Retour vers le futur
Philippe et Mathilde au Congo
Depuis Léopold II, qui accapara ce territoire sans y mettre les pieds, chaque roi des Belges s’est fendu d’une visite au Congo. C’est désormais chose faite pour Philippe, qui s’est envolé avec Mathilde le 7 juin, sur invitation du président Félix Tshisekedi. Un voyage historique que les autorités belges et congolaises voulaient tourné vers l’avenir. Si les discours du Roi lorgnaient effectivement le futur, le programme de la visite et ses apparats étaient résolument cloués dans le passé.
10 juin, 12 h 20. L’Airbus A400M « Belgian Air Force », comprenant à son bord le couple royal, le Premier ministre et la délégation de 40 personnes, atterrit
sur le tarmac de Lubumbashi. Cet appareil militaire posé sur le sol katangais marque la reprise de la coopération militaire belge dans cette région chargée d’histoire commune.

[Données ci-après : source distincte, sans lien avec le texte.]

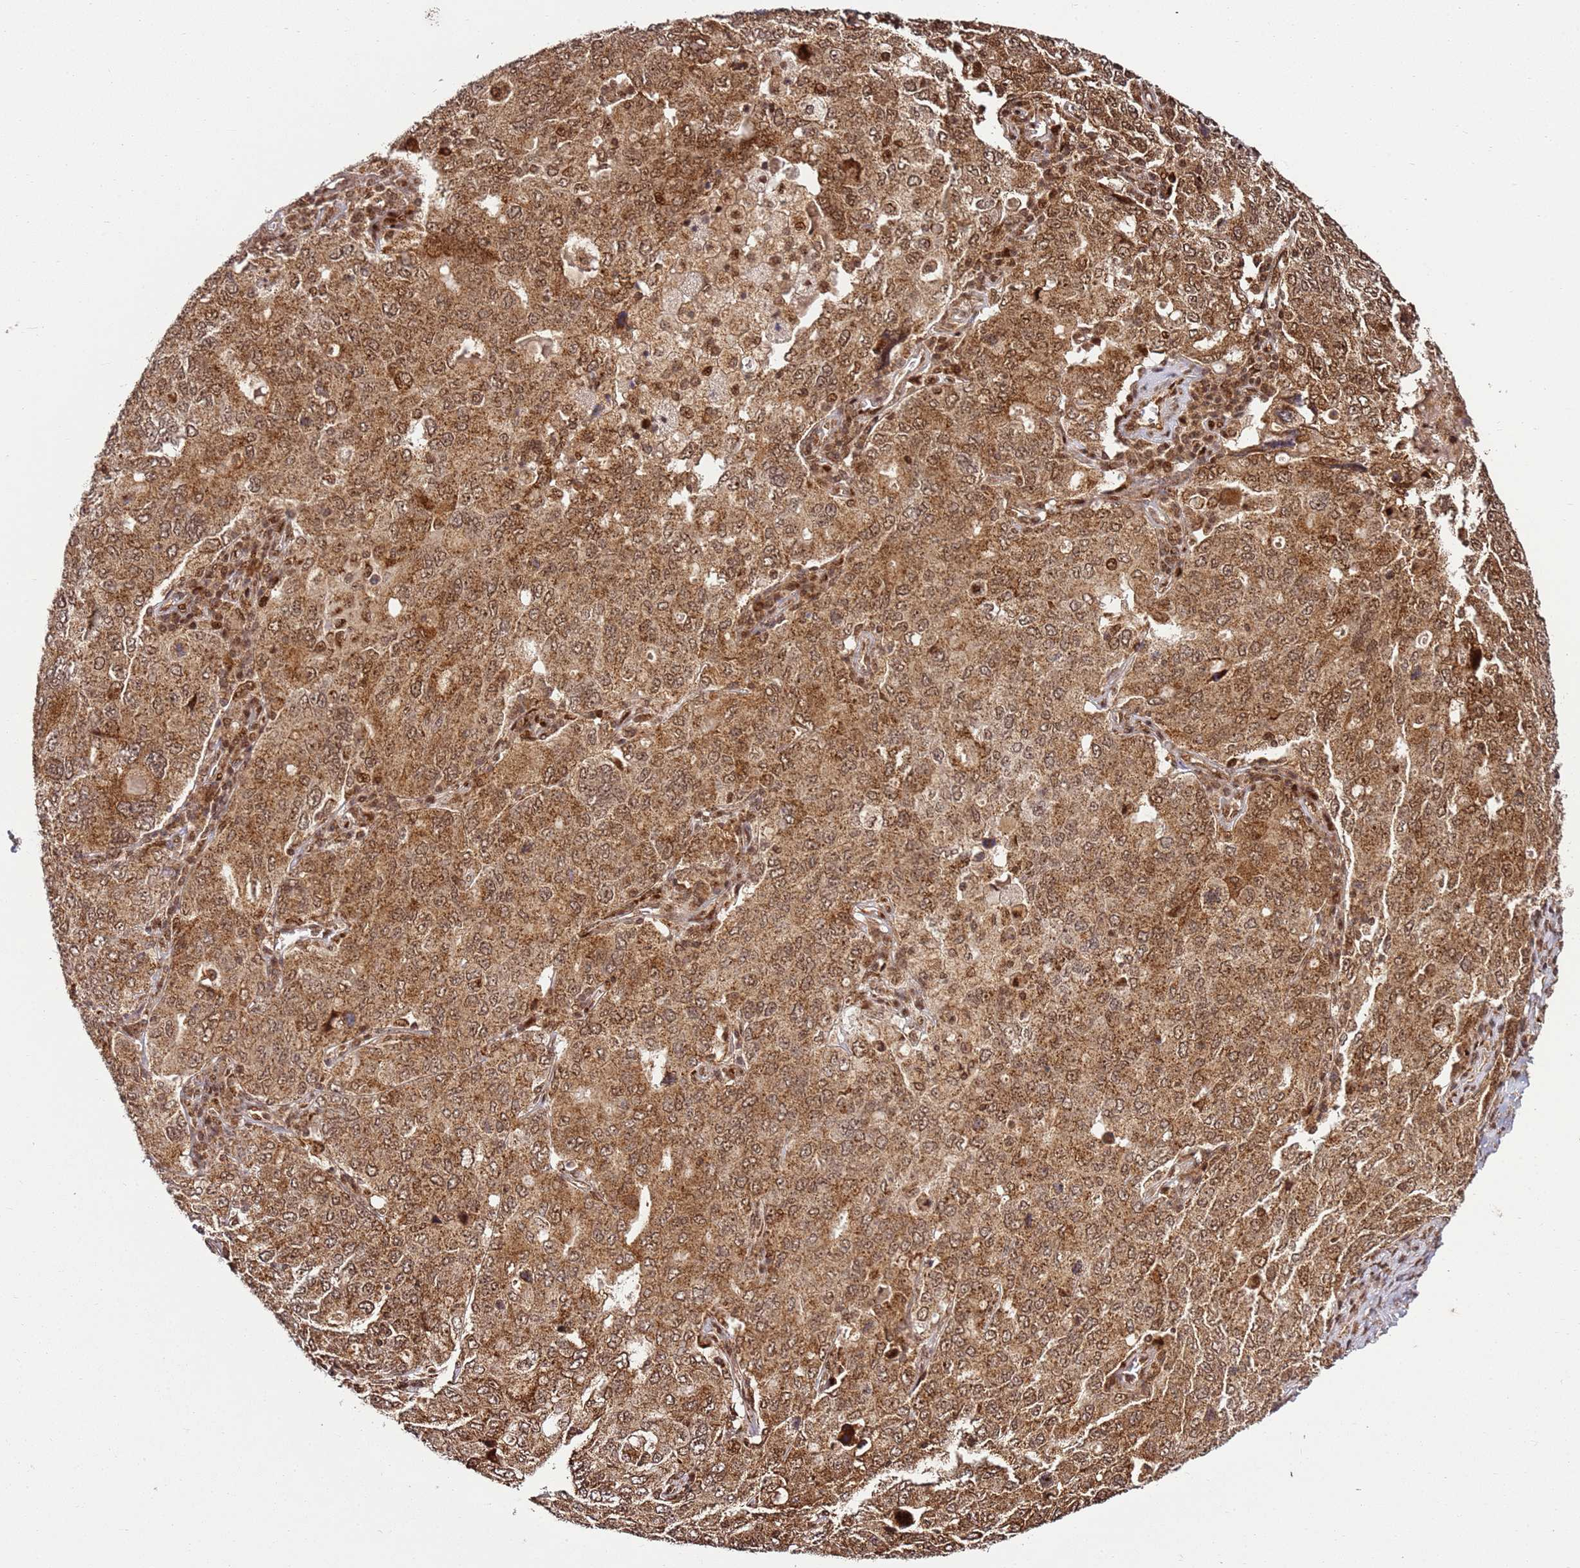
{"staining": {"intensity": "moderate", "quantity": ">75%", "location": "cytoplasmic/membranous,nuclear"}, "tissue": "ovarian cancer", "cell_type": "Tumor cells", "image_type": "cancer", "snomed": [{"axis": "morphology", "description": "Carcinoma, endometroid"}, {"axis": "topography", "description": "Ovary"}], "caption": "This image displays IHC staining of endometroid carcinoma (ovarian), with medium moderate cytoplasmic/membranous and nuclear expression in about >75% of tumor cells.", "gene": "PEX14", "patient": {"sex": "female", "age": 62}}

Douze ans se sont écoulés depuis la visite fantomatique d’Albert II, le père de Philippe, à Kinshasa. Pour le président congolais Félix Tshisekedi, cette visite est un coup politique qui va renforcer sa légitimité. Côté belge, ce retour en grâce est accueilli avec opportunisme.
7 juin. 17 h. Une foule dense accueille le cortège à l’aéroport. L’enthousiasme (ou la curiosité) se poursuit le long du boulevard qui mène au centre-ville, sans l’envergure d’une visite papale. Dans la grande tradition kinoise, les panneaux publicitaires démesurés font honneur aux invités. Philippe s’en amuse. Arrivée à l’hôtel Memling, la délégation est reçue avec des bières, des chips et des pins à l’effigie de Philippe et Félix. Sur le parvis, des vendeurs de rue écoulent des reproductions de Tintin au Congo.
8 juin. Philippe et Mathilde sur la place des Anciens Combattants (commune de Kasa-Vubu, Kinshasa) au son de la fanfare. Philippe s’en va décorer de la cravate de commandeur le caporal Albert Kunyuku (100 ans), dernier soldat de la force publique (l’armée du Congo belge) encore vivant.
8 juin. Musée national de Kinshasa, boulevard Triomphal. Des danseurs Minganji (Pende) attendent la délégation belge avant la restitution symbolique d’un masque par le Roi.
Construit en 2019 avec le soutien de la coopération sud-coréenne, le musée est consacré à l’histoire culturelle des groupes ethniques du pays. Problème technique : le musée est trop petit pour accueillir un retour considérable d’œuvres.
Le roi Philippe et le président Tshisekedi dévoilent un masque « Kakuungu » de l’ethnie suku au musée national de Kinshasa. Objet rare, il est censé amorcer la réflexion sur le retour des milliers d’œuvres d’art stockées à l’AfricaMuseum de Tervuren. « Je tenais à vous remettre cet exemplaire exceptionnel afin de permettre aux Congolais de l’admirer. Ce masque, collecté au Congo il y a plus de septante ans, sera en prêt illimité au musée de Kinshasa », déclare Philippe. Car, faute d’une législation belge en matière de restitution, le masque ne peut être donné/rendu. Un prêt, donc, mais à long terme !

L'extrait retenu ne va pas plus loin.